= Margaret Frost =

Margaret Frost (26 November 1920 - 4 August 2014) was one of 168 women who served as Spitfire pilots in the Air Transport Auxiliary during World War II. She was also the focus of the BBC documentary Spitfire Women.

==Early life==
She was born in Kingston by Sea, Sussex, England. Her parents were Olive Jessie Frost (née Thornton) and Ernest Isaac Frost, a country parson of private means. She had a brother, Ernest Julian, called Bobby.
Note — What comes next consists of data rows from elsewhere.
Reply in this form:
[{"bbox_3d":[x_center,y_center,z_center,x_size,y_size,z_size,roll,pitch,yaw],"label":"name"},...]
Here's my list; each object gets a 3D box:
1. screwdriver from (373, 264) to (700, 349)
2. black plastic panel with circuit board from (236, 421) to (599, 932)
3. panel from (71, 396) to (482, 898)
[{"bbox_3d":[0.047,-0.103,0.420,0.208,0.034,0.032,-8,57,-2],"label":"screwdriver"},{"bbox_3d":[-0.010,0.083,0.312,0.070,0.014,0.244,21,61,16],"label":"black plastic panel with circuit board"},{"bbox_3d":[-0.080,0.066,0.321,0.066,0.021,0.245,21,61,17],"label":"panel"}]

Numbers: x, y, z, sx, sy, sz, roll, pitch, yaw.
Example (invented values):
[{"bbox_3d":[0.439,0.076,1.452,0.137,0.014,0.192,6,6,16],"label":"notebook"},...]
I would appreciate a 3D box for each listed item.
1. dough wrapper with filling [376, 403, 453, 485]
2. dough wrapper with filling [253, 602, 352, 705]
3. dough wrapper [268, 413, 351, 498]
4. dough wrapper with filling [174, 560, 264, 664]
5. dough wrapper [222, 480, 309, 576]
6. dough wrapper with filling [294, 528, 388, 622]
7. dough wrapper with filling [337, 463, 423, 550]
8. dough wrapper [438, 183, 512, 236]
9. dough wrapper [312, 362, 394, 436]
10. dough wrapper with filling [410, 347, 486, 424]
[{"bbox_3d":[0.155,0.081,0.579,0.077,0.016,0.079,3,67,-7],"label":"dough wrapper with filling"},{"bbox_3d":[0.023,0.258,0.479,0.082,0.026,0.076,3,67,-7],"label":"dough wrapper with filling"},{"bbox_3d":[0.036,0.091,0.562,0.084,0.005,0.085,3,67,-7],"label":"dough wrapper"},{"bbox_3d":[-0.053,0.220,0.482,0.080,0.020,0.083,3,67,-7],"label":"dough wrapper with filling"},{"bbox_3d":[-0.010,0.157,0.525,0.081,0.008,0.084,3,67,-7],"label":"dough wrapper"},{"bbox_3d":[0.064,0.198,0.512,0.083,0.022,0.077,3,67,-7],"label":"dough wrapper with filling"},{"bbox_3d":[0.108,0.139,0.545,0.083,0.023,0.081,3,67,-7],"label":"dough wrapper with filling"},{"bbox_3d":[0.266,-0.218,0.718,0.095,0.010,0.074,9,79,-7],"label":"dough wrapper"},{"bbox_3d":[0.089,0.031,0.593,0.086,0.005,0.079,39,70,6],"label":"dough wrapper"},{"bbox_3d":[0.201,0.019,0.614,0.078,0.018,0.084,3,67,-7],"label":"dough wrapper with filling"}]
Frost was schooled by a private governess from the age of five until she convinced her parents to send her to boarding school in Bognor Regis when she was eight and a half. When she was 10, her mother took up flying as a hobby at Shoreham field. She started saving all her pocket money as a 10-year-old to fly. Frost got her school certificate at 15, but did not matriculate.

==Flying career==
When the Second World War broke out, Frost applied for subsidized flying lessons but had to wait until she was 18, in November 1938. By then, she had to wait until April 1939. She earned an A license for 15 hours in the air, with five solo. She joined the Civil Air Force in 1939

She wanted to get into the Air Transport Auxiliary's women's ferry pool, but was turned down, so she joined the WRENS. She later applied again, but was told at first that she was too short at 5'3", given the 5'4" requirement, although the authorities relented. But then she ran into health problems and had to delay her training. Eventually, Frost joined the Air Transport Auxiliary on 25 November 1942. She finished her training on a Spitfire and became a ferry pilot. By the time she left the ATA on 30 September 1945, she had flown 537 hours in 22 types of singles and 67 hours in two types of twins.

==Later life==
After the war, Frost worked for the Ministry of Defence, eventually settling in Wales. She died in Aberystwyth in 2014.